7.1. Economic Growth versus Development

Traditionally, economic growth is treated as a measure of improvement in quality of lives of the citizens of a country. Economic growth per se is calculated in the form of growth in GDP year over year. However, the achievement of high growth – even high levels of sustainable growth – must ultimately be judged in terms of the impact of that economic growth on the lives and freedoms of the people. It must be noted that the economic growth in several countries has not transformed into better quality of lives for the people.

Let us take the example of India. India has witnessed rapid economic growth in last two decades. Over this period of rapid growth, while some people, particularly among the privileged classes, have done very well, many more continue to lead unnecessarily deprived and precarious lives. It is not that their living conditions have not improved at all, but the pace of improvement has been very slow for the bulk of the people, and for some there has been remarkably little change. While India has climbed rapidly up the ladder of economic growth rates, it has fallen relatively behind in the scale of social indicators of living standards, even compared with many countries India has been overtaking in terms of economic growth.

For example, over the last two decades India has expanded its lead over Bangladesh in terms of average income (it is now about twice as rich in income per capita as Bangladesh), and yet in terms of many typical indicators of living standards (other than income per head), Bangladesh not only does better than India, it has a considerable lead over it (just as India had, two decades ago, a substantial lead over Bangladesh in the same indicators).

Another typical example is that of the Gulf Countries, which have witnessed rapid economic growth but they have done rather poorly on development indicators.

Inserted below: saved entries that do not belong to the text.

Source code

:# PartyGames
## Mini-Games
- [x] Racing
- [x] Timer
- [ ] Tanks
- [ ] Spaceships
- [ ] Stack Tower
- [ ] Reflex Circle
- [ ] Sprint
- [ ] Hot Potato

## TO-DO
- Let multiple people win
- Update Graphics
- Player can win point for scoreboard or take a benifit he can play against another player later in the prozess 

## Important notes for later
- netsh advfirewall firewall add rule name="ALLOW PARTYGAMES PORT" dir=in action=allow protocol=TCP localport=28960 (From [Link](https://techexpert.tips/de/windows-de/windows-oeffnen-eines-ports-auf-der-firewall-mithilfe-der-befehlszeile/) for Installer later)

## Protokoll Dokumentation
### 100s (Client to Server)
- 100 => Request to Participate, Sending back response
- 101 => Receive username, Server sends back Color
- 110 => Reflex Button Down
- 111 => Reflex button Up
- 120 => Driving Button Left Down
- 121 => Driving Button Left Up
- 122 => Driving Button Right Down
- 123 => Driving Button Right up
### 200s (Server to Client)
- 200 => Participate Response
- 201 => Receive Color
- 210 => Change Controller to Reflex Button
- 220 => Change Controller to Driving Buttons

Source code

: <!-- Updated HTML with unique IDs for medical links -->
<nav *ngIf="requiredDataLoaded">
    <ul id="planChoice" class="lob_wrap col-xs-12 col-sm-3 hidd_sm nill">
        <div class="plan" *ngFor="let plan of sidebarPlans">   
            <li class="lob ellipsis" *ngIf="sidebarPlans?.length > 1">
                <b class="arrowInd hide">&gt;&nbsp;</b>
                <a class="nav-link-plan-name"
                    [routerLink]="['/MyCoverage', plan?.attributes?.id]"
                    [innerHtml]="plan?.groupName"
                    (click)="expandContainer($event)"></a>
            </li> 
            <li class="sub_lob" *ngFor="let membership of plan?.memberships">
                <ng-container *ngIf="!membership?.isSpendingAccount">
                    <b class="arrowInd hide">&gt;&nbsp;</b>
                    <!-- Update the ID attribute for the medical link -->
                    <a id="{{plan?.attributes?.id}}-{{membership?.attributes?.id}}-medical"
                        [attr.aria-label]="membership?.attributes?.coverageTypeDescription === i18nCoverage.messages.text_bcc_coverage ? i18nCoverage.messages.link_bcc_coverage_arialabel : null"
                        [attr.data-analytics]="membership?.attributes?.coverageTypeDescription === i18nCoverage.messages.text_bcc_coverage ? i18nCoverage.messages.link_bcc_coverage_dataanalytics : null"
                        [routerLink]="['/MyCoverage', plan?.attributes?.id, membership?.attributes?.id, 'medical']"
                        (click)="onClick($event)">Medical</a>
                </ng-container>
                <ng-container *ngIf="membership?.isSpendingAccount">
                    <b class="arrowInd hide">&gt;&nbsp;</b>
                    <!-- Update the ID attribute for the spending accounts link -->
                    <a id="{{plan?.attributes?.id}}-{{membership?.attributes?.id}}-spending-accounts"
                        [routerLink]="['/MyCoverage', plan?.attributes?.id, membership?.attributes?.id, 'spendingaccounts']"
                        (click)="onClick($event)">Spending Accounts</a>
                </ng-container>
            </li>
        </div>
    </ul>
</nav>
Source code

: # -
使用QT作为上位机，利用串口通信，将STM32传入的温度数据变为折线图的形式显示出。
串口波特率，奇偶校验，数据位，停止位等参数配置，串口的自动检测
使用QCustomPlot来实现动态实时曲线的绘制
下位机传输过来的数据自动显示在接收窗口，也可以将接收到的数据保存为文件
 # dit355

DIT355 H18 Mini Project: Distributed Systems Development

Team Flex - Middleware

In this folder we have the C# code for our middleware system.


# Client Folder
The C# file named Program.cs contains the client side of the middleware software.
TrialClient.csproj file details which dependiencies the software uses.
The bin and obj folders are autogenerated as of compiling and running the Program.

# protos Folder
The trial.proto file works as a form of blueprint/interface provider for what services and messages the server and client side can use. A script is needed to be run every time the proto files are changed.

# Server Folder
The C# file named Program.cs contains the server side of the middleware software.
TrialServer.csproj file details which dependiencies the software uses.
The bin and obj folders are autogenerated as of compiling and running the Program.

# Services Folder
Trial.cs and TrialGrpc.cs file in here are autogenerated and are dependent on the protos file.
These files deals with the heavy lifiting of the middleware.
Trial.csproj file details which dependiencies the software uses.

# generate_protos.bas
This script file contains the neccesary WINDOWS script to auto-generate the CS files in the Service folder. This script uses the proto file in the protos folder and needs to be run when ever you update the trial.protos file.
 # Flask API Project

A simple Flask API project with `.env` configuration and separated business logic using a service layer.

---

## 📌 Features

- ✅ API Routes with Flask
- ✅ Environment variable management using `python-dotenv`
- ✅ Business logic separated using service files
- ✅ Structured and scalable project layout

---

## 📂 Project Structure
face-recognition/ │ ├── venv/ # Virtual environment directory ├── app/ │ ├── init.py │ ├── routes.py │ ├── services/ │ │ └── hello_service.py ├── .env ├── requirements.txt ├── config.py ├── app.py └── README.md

Therefore, several economists today define economic development differently from what the world meant by economic growth. For economists, development indicates the quality of life in the economy which might be seen in accordance with the availability of so many variables such as:

The level of nutrition.

The expansion and the reach of healthcare facilities—hospitals, medicines, safe drinking water, vaccination, sanitation, etc.

Education levels

From the above discussion it is clear that today, economists believe that higher economic growth may not necessarily transform into higher economic development. But at the same time economic growth and development go hand in hand and one cannot survive without the other.

When we use the term growth we mean numerical increase in some parameters and when we use the term development we mean numerical as well as qualitative progress. If economic growth is properly used for development, it results in accelerating the growth and ultimately in greater population coming under the arena of development. Similarly, high growth with low

development and ill-cared development finally results into fall in growth. Thus, there is a circular relationship between growth and development.